When a DNA test shows his biological parents aren’t somehow his, Luke is understandably mystified. Luke’s uncle, Terry, who was strangely attached to Luke, may know something, but dies before divulging any facts. However, in Terry’s house Luke discovers a semi-incoherent diary tracking the uncle’s travels throughout Britain, as well as a carving of a strange, barely human face.
Suddenly Luke, an up-and-coming comedian known for his skilful mimicry, starts to get gigs around Britain, in places that happen to correspond with the diary. And soon there are strange folk appearing at his shows, always standing in the back, twisting their hands in unnatural positions, as if signalling some secret sign. They seem to want something, and as it happens, Luke’s girlfriend Sophie is pregnant.
The Kind Folk is Campbell at his very best; it’s built on a solid mythological foundation that’s familiar enough to feel real. The silent, elongated shadows are classic Campbell, creatures that always appear in the distance, half-glimpsed, so that they could be just ordinary youths loitering around – at least until they scurry away on all four limbs or some other craziness.
There’s also the humour, as usual, striking a perfect balance with the horror; almost every sentence feels like a wound-up jack-in-the-box, ready to be sprung on the reader with a twist that might turn everything that came before it on its head. The relatively short length of the novel is just right; the narrative is rich, but nothing is overextended. Every chapter is in its right place.

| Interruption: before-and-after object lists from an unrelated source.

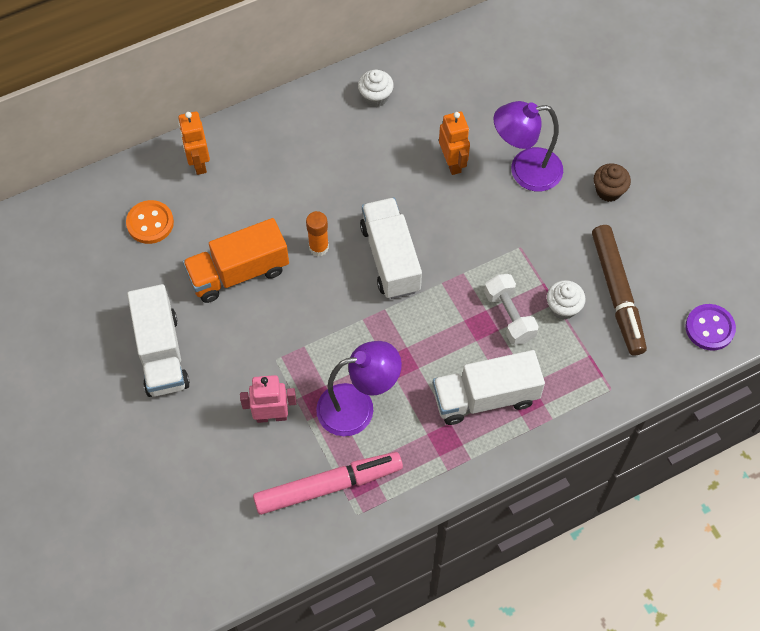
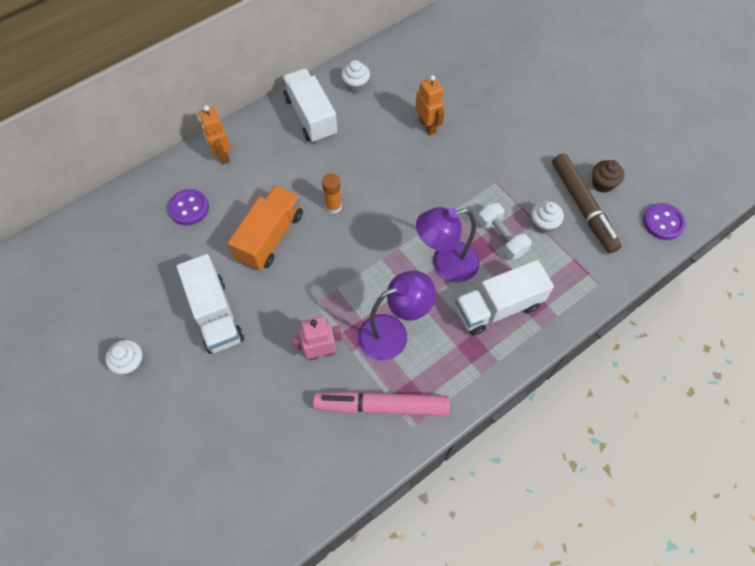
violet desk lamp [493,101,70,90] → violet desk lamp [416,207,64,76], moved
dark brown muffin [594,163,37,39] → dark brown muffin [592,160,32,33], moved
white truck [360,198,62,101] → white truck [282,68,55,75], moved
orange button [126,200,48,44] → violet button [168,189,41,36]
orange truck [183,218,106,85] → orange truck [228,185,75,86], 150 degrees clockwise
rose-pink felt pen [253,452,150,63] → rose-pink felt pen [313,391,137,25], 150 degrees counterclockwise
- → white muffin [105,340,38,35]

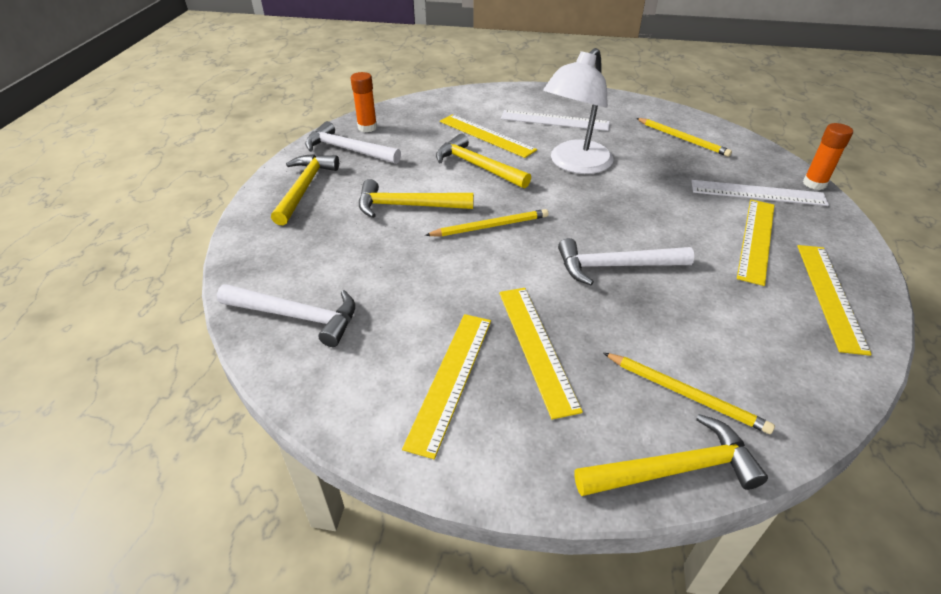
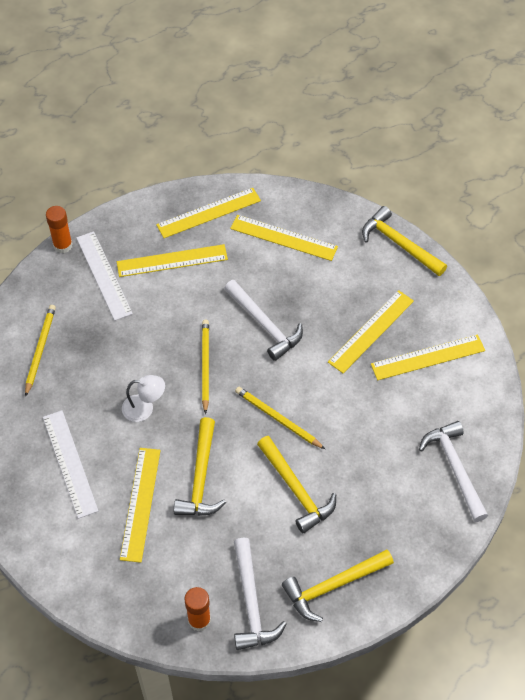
white desk lamp [543,48,71,126] → white desk lamp [122,375,43,47], x0.50
golden wooden pencil [604,353,171,81] → golden wooden pencil [202,319,7,95], moved
- → golden ruler [230,215,108,46]

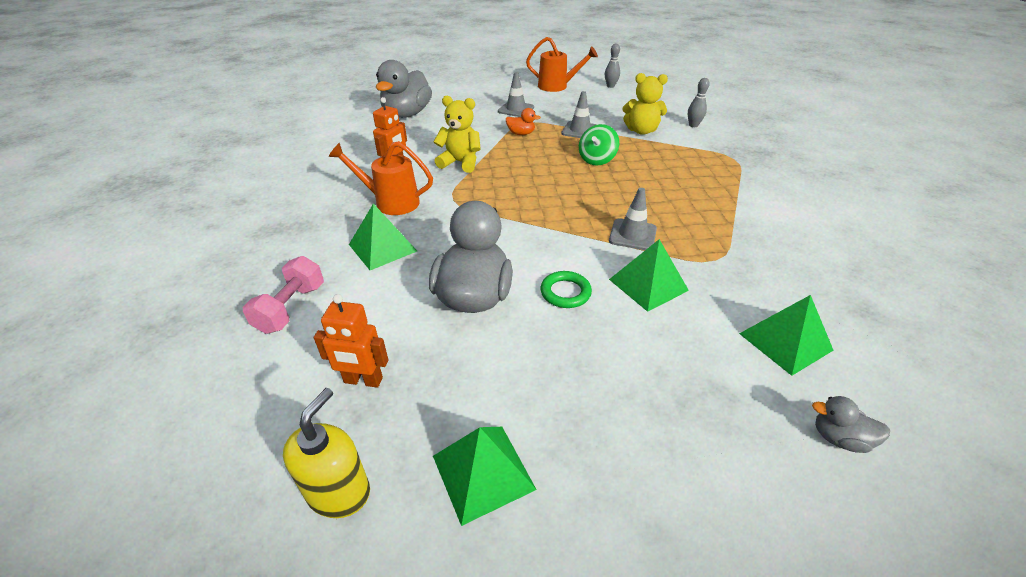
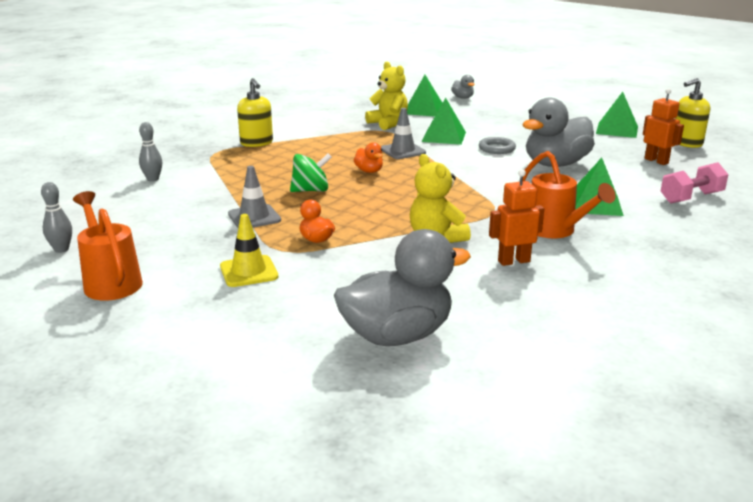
gray safety cone [498,72,36,45] → golden safety cone [220,214,59,73]
golden teddy [622,73,46,62] → golden teddy [365,61,43,69], moved
emerald hoop [540,271,52,37] → gray hoop [479,137,37,17]
- → golden soap pump [237,78,36,69]
- → orange duck [354,142,29,31]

And as Luke’s journey progresses, the atmosphere goes up a notch or two. The dark city streets, the ruins of abandoned houses, the lonely places of the world where something old still lingers – the night is deep and dark and full of scares, but there’s also a lot of beauty in these shadowy, almost wistful passages.
The novel ends with a perfect note of awe and wonder, as another generation steps forward. The fairies might’ve retreated back into the shadows, but with books like The Kind Folk, there’s still plenty of magic left in the world.